Was ist der Unterschied zwischen AHV, BVG und 3. Säule?

Die AHV (1. Säule) deckt den Existenzbedarf und funktioniert im Umlageverfahren: die Aktiven finanzieren die heutigen Renten. Das BVG (2. Säule) ist die berufliche Vorsorge und funktioniert im Kapitaldeckungsverfahren — Sie sparen Ihr eigenes Guthaben an, um den Lebensstandard zu halten. Die 3. Säule ist freiwillig, individuell und steuerlich begünstigt: gebundene Säule 3a oder freie Säule 3b.

Was ist eine Vorsorgelücke?

Eine Vorsorgelücke ist die Differenz zwischen dem erwarteten Einkommen im Alter und dem Betrag, den Sie zur Erhaltung Ihres Lebensstandards brauchen. Sie entsteht meist durch Erwerbsunterbrüche, Teilzeit, Scheidung, eine späte Einreise in die Schweiz oder einen Vorbezug für Wohneigentum. Ihr Vorsorgeausweis erlaubt eine erste Einschätzung.
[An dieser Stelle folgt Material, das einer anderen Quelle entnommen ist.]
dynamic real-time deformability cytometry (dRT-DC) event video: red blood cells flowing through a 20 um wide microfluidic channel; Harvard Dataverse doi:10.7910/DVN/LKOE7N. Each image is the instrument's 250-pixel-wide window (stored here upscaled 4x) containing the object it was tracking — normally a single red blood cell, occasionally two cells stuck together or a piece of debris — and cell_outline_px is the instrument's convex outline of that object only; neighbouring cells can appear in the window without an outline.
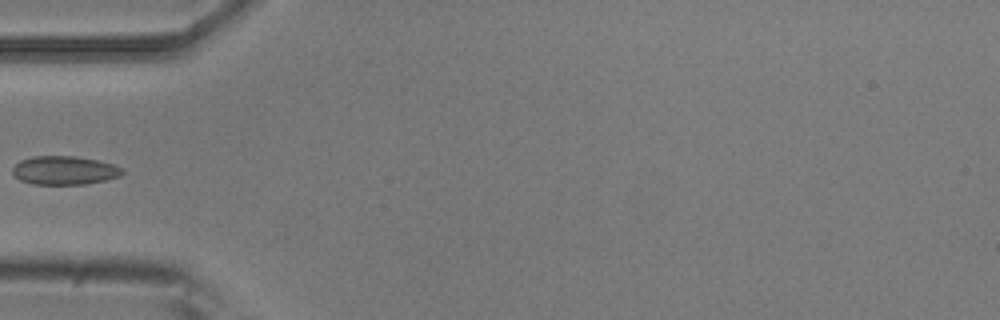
{"species": "common noctule bat (a hibernating species)", "species_latin": "Nyctalus noctula", "temperature_condition": "room temperature", "stored_images_in_passage": 6, "camera_frame_rate_fps": 3000, "um_per_image_px": 0.085, "animal": {"sex": "male", "body_mass_g": 20.5, "forearm_length_mm": 52.5}, "frame": {"image": 1, "passage_image": 5, "time_ms": 1.333, "image_size_px": [1000, 320], "cell_outline_px": [[124, 172], [120, 176], [104, 180], [84, 184], [32, 184], [20, 180], [12, 172], [12, 168], [20, 160], [32, 156], [76, 156], [96, 160], [112, 164], [124, 168]], "centroid_in_image_um": [5.47, 14.47], "position_along_channel_um": 79.5, "area_um2": 18.26}}
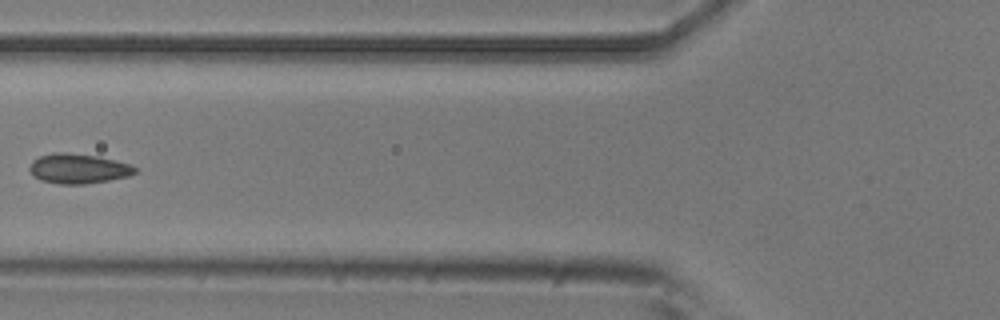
{"frame": {"image": 2, "passage_image": 6, "time_ms": 1.667, "image_size_px": [1000, 320], "cell_outline_px": [[136, 172], [128, 176], [108, 180], [84, 184], [60, 184], [40, 180], [32, 176], [28, 168], [32, 160], [40, 156], [52, 152], [64, 152], [96, 156], [132, 164], [136, 168]], "centroid_in_image_um": [6.61, 14.33], "position_along_channel_um": 119.2, "area_um2": 18.38}}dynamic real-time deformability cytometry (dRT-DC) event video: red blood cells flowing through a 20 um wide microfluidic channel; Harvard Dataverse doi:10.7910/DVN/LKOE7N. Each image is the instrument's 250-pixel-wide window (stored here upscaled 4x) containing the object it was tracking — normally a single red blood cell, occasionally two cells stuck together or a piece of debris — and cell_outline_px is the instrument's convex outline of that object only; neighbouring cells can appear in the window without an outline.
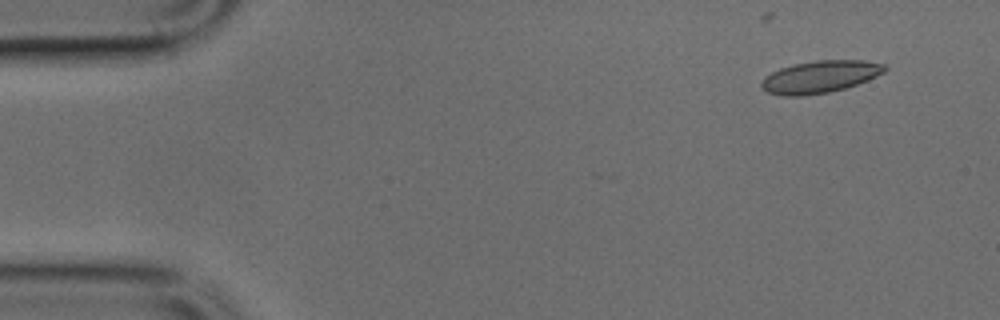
{"species": "common noctule bat (a hibernating species)", "species_latin": "Nyctalus noctula", "temperature_condition": "cold", "stored_images_in_passage": 3, "camera_frame_rate_fps": 3000, "um_per_image_px": 0.085, "animal": {"sex": "male", "body_mass_g": 17.9, "forearm_length_mm": 54.2}, "frame": {"image": 1, "passage_image": 1, "time_ms": 0.0, "image_size_px": [1000, 320], "cell_outline_px": [[888, 68], [884, 72], [868, 80], [844, 88], [828, 92], [804, 96], [780, 96], [768, 92], [760, 84], [772, 72], [780, 68], [792, 64], [816, 60], [864, 60], [884, 64]], "centroid_in_image_um": [69.72, 6.52], "position_along_channel_um": 15.3, "area_um2": 23.0}}
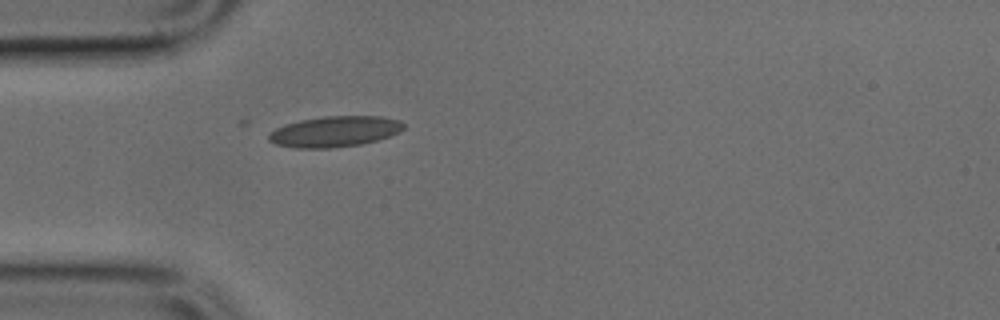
{"frame": {"image": 2, "passage_image": 3, "time_ms": 0.667, "image_size_px": [1000, 320], "cell_outline_px": [[404, 128], [400, 132], [376, 140], [360, 144], [332, 148], [296, 148], [276, 144], [268, 140], [268, 136], [276, 128], [284, 124], [300, 120], [324, 116], [380, 116], [400, 120], [404, 124]], "centroid_in_image_um": [28.45, 11.17], "position_along_channel_um": 56.6, "area_um2": 24.1}}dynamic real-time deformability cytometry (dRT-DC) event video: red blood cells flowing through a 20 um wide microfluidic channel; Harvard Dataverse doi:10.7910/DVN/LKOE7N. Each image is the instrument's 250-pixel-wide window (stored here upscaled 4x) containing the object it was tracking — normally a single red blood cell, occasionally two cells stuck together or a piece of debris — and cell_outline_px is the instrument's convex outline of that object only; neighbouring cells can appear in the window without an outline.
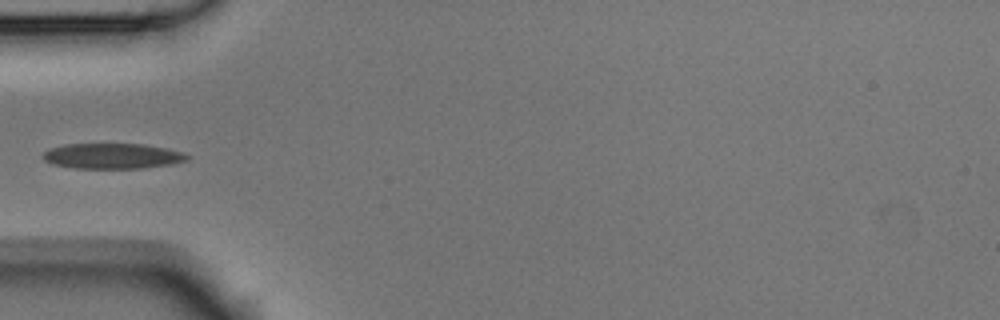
{"species": "Egyptian fruit bat (a non-hibernating species)", "species_latin": "Rousettus aegyptiacus", "temperature_condition": "room temperature", "stored_images_in_passage": 6, "camera_frame_rate_fps": 3000, "um_per_image_px": 0.085, "animal": {"sex": "male"}, "frame": {"image": 1, "passage_image": 5, "time_ms": 1.333, "image_size_px": [1000, 320], "cell_outline_px": [[192, 156], [188, 160], [172, 164], [144, 168], [76, 168], [52, 164], [44, 160], [40, 156], [44, 152], [52, 148], [64, 144], [144, 144], [184, 152]], "centroid_in_image_um": [9.58, 13.26], "position_along_channel_um": 75.4, "area_um2": 21.44}}
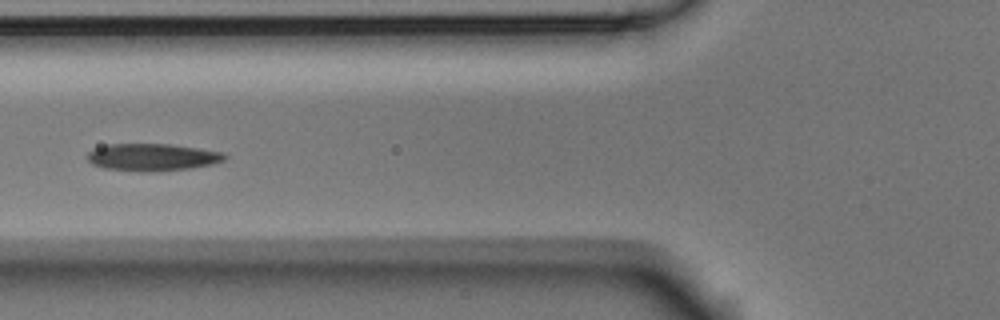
{"frame": {"image": 2, "passage_image": 6, "time_ms": 1.667, "image_size_px": [1000, 320], "cell_outline_px": [[228, 156], [224, 160], [212, 164], [192, 168], [148, 172], [140, 172], [104, 168], [92, 164], [88, 160], [88, 152], [96, 148], [108, 144], [168, 144], [224, 152]], "centroid_in_image_um": [12.96, 13.37], "position_along_channel_um": 112.8, "area_um2": 21.79}}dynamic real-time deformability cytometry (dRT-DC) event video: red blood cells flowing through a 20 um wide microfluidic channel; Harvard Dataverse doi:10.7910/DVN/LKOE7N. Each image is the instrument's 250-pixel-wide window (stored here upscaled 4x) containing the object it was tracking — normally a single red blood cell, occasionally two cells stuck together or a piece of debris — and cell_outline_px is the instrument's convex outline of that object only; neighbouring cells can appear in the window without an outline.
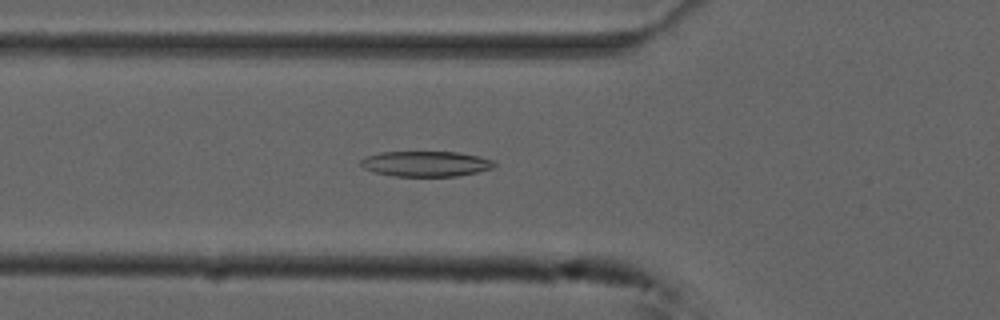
{"species": "common noctule bat (a hibernating species)", "species_latin": "Nyctalus noctula", "temperature_condition": "cold", "stored_images_in_passage": 38, "camera_frame_rate_fps": 3000, "um_per_image_px": 0.085, "animal": {"sex": "male", "forearm_length_mm": 52.5}, "frame": {"image": 1, "passage_image": 3, "time_ms": 0.667, "image_size_px": [1000, 320], "cell_outline_px": [[496, 164], [492, 168], [476, 172], [456, 176], [396, 176], [376, 172], [364, 168], [360, 164], [360, 160], [368, 156], [380, 152], [456, 152], [496, 160]], "centroid_in_image_um": [36.21, 13.92], "position_along_channel_um": 89.6, "area_um2": 19.54}}
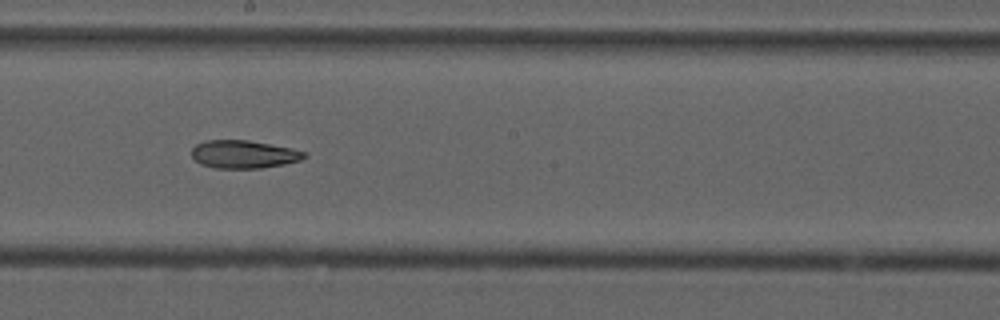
{"frame": {"image": 2, "passage_image": 14, "time_ms": 4.333, "image_size_px": [1000, 320], "cell_outline_px": [[308, 156], [300, 160], [284, 164], [260, 168], [216, 168], [200, 164], [192, 156], [192, 148], [196, 144], [204, 140], [248, 140], [292, 148], [308, 152]], "centroid_in_image_um": [20.73, 13.11], "position_along_channel_um": 227.5, "area_um2": 18.44}}
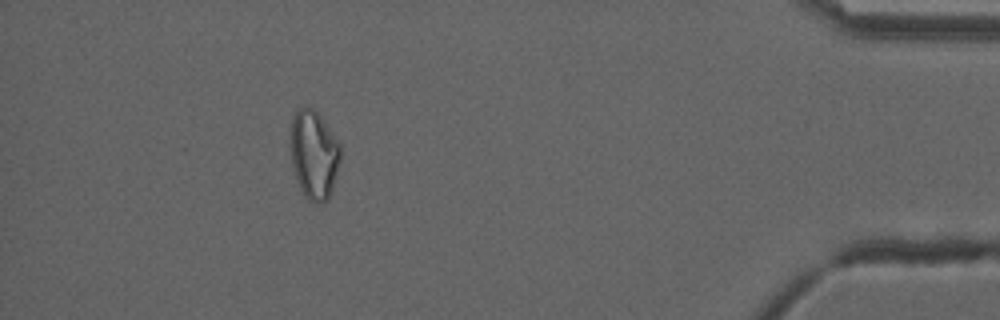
{"frame": {"image": 3, "passage_image": 33, "time_ms": 10.667, "image_size_px": [1000, 320], "cell_outline_px": [[340, 160], [332, 188], [328, 200], [324, 204], [316, 204], [308, 200], [304, 196], [296, 180], [288, 148], [288, 140], [292, 116], [300, 108], [312, 108], [320, 116], [340, 144]], "centroid_in_image_um": [26.63, 13.17], "position_along_channel_um": 408.6, "area_um2": 26.24}}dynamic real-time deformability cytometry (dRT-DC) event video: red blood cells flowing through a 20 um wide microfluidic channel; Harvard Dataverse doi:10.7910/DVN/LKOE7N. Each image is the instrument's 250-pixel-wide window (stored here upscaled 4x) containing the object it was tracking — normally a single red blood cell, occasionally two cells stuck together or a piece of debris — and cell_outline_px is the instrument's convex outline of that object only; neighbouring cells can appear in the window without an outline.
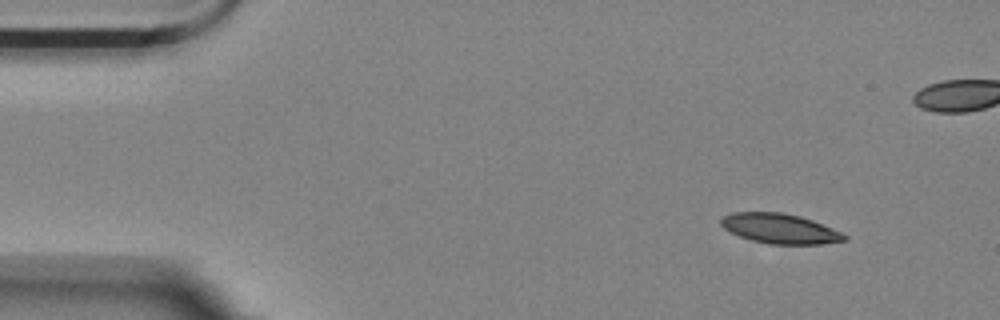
{"species": "Egyptian fruit bat (a non-hibernating species)", "species_latin": "Rousettus aegyptiacus", "temperature_condition": "room temperature", "stored_images_in_passage": 52, "camera_frame_rate_fps": 3000, "um_per_image_px": 0.085, "animal": {"sex": "female"}, "frame": {"image": 1, "passage_image": 1, "time_ms": 0.0, "image_size_px": [1000, 320], "cell_outline_px": [[848, 240], [820, 244], [772, 244], [752, 240], [740, 236], [724, 228], [720, 224], [720, 220], [724, 216], [732, 212], [780, 212], [800, 216], [812, 220], [832, 228], [848, 236]], "centroid_in_image_um": [66.3, 19.43], "position_along_channel_um": 18.7, "area_um2": 21.33}}
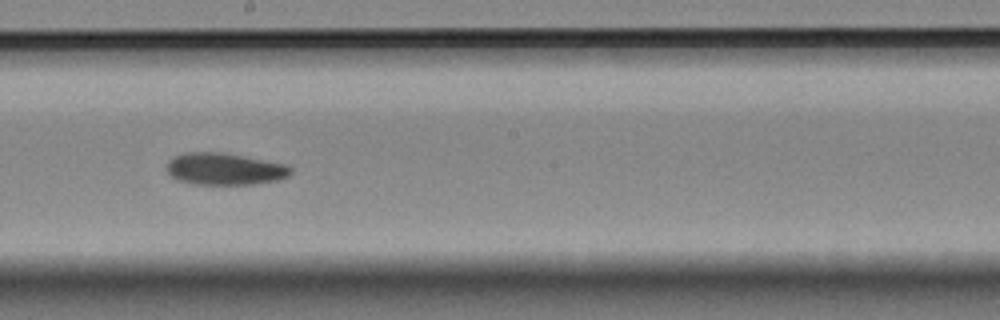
{"frame": {"image": 2, "passage_image": 26, "time_ms": 8.333, "image_size_px": [1000, 320], "cell_outline_px": [[292, 172], [288, 176], [280, 180], [252, 184], [192, 184], [176, 180], [168, 176], [168, 160], [184, 152], [220, 152], [288, 164], [292, 168]], "centroid_in_image_um": [19.1, 14.37], "position_along_channel_um": 229.1, "area_um2": 23.24}}
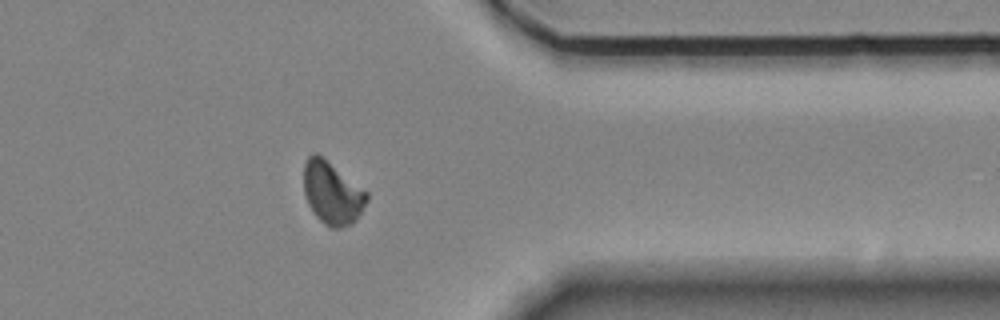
{"frame": {"image": 3, "passage_image": 40, "time_ms": 13.0, "image_size_px": [1000, 320], "cell_outline_px": [[368, 200], [356, 220], [352, 224], [340, 228], [332, 228], [324, 224], [312, 212], [308, 204], [304, 192], [304, 164], [308, 156], [312, 152], [316, 152], [368, 192]], "centroid_in_image_um": [28.23, 16.41], "position_along_channel_um": 383.2, "area_um2": 23.0}, "authors_computed_cell_mechanics": {"area_um2": 22.9755, "velocity_mm_per_s": 3.5535, "shape_relaxation_time_tau1_ms": 5.4592, "shape_relaxation_time_tau2_ms": null, "deformation_change_tau1": 0.1342, "deformation_change_tau2": null}}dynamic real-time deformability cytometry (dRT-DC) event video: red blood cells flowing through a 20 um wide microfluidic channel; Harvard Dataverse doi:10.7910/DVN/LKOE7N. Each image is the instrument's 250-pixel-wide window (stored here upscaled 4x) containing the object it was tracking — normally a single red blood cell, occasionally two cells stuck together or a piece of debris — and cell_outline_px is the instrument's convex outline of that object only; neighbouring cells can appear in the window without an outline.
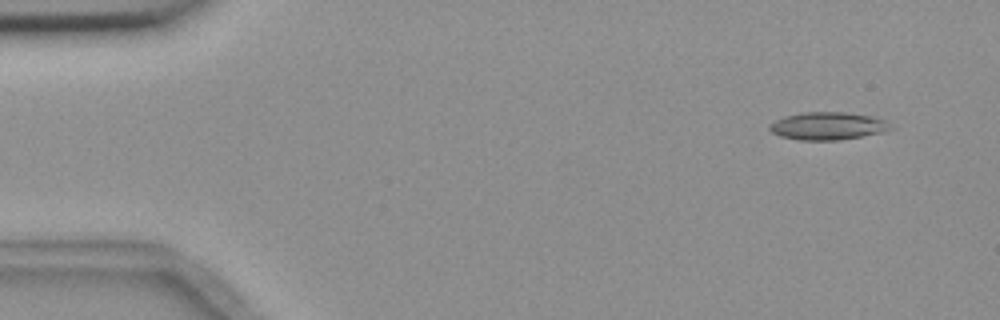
{"species": "common noctule bat (a hibernating species)", "species_latin": "Nyctalus noctula", "temperature_condition": "room temperature", "stored_images_in_passage": 3, "camera_frame_rate_fps": 3000, "um_per_image_px": 0.085, "animal": {"sex": "female", "body_mass_g": 18.4}, "frame": {"image": 1, "passage_image": 1, "time_ms": 0.0, "image_size_px": [1000, 320], "cell_outline_px": [[892, 128], [880, 132], [860, 136], [836, 140], [800, 140], [780, 136], [772, 132], [768, 128], [768, 124], [784, 116], [804, 112], [844, 112], [868, 116], [884, 120]], "centroid_in_image_um": [70.26, 10.7], "position_along_channel_um": 14.7, "area_um2": 19.13}}
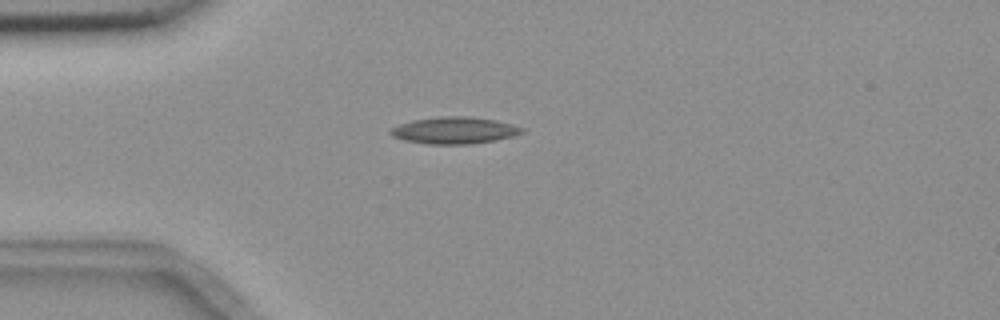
{"frame": {"image": 2, "passage_image": 3, "time_ms": 3.333, "image_size_px": [1000, 320], "cell_outline_px": [[524, 132], [512, 136], [492, 140], [468, 144], [428, 144], [404, 140], [392, 136], [388, 132], [388, 128], [412, 120], [440, 116], [468, 116], [496, 120], [512, 124], [524, 128]], "centroid_in_image_um": [38.57, 11.07], "position_along_channel_um": 46.4, "area_um2": 20.52}}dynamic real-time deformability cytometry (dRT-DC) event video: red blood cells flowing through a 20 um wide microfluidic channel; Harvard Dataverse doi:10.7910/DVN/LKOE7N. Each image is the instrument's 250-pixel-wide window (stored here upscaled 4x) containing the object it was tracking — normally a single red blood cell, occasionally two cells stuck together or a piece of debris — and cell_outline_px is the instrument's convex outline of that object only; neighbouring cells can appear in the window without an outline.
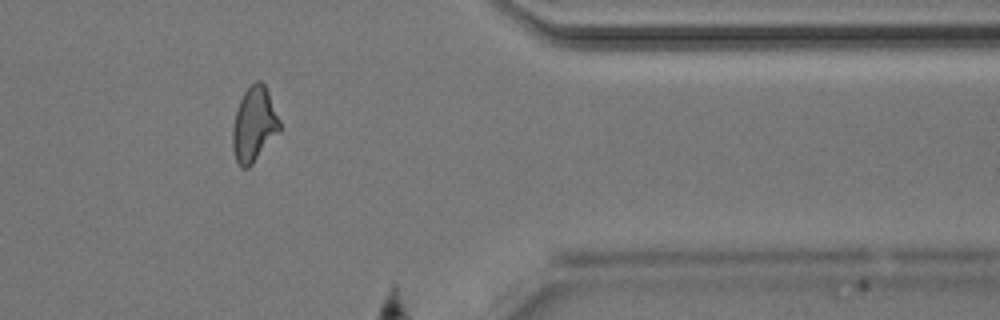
{"species": "Egyptian fruit bat (a non-hibernating species)", "species_latin": "Rousettus aegyptiacus", "temperature_condition": "room temperature", "stored_images_in_passage": 47, "camera_frame_rate_fps": 3000, "um_per_image_px": 0.085, "animal": {"sex": "male"}, "frame": {"image": 1, "passage_image": 40, "time_ms": 13.0, "image_size_px": [1000, 320], "cell_outline_px": [[280, 128], [252, 164], [248, 168], [240, 168], [236, 160], [232, 148], [232, 128], [236, 112], [240, 100], [244, 92], [256, 80], [260, 80], [264, 84], [268, 92], [280, 120]], "centroid_in_image_um": [21.57, 10.58], "position_along_channel_um": 389.8, "area_um2": 20.06}}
Können Selbständige in die 2. Säule einzahlen?

Ja. Für Selbständigerwerbende ist der Anschluss nicht obligatorisch, aber möglich — etwa über die Vorsorgeeinrichtung des Berufsverbands oder eine Sammelstiftung. Ohne 2. Säule steigt die abzugsfähige Grenze der Säule 3a auf 20 % des Netto-Erwerbseinkommens, höchstens CHF 36'288 (Werte 2026), gegenüber CHF 7'258 für Angestellte mit Pensionskasse.

Rente oder Kapital bei der Pensionierung?

Das hängt von Ihrer Situation ab: Sicherheitsbedürfnis, Gesundheit, weitere Einkünfte und der Wunsch, Vermögen zu vererben. Die Rente sichert ein lebenslang garantiertes Einkommen, wird aber voll als Einkommen besteuert. Das Kapital ist vererbbar und wird einmalig zu einem reduzierten Satz besteuert, verlangt jedoch eigene Verwaltung. Beachten Sie die Anmeldefrist — je nach Reglement bis zu drei Jahre vor der Pensionierung.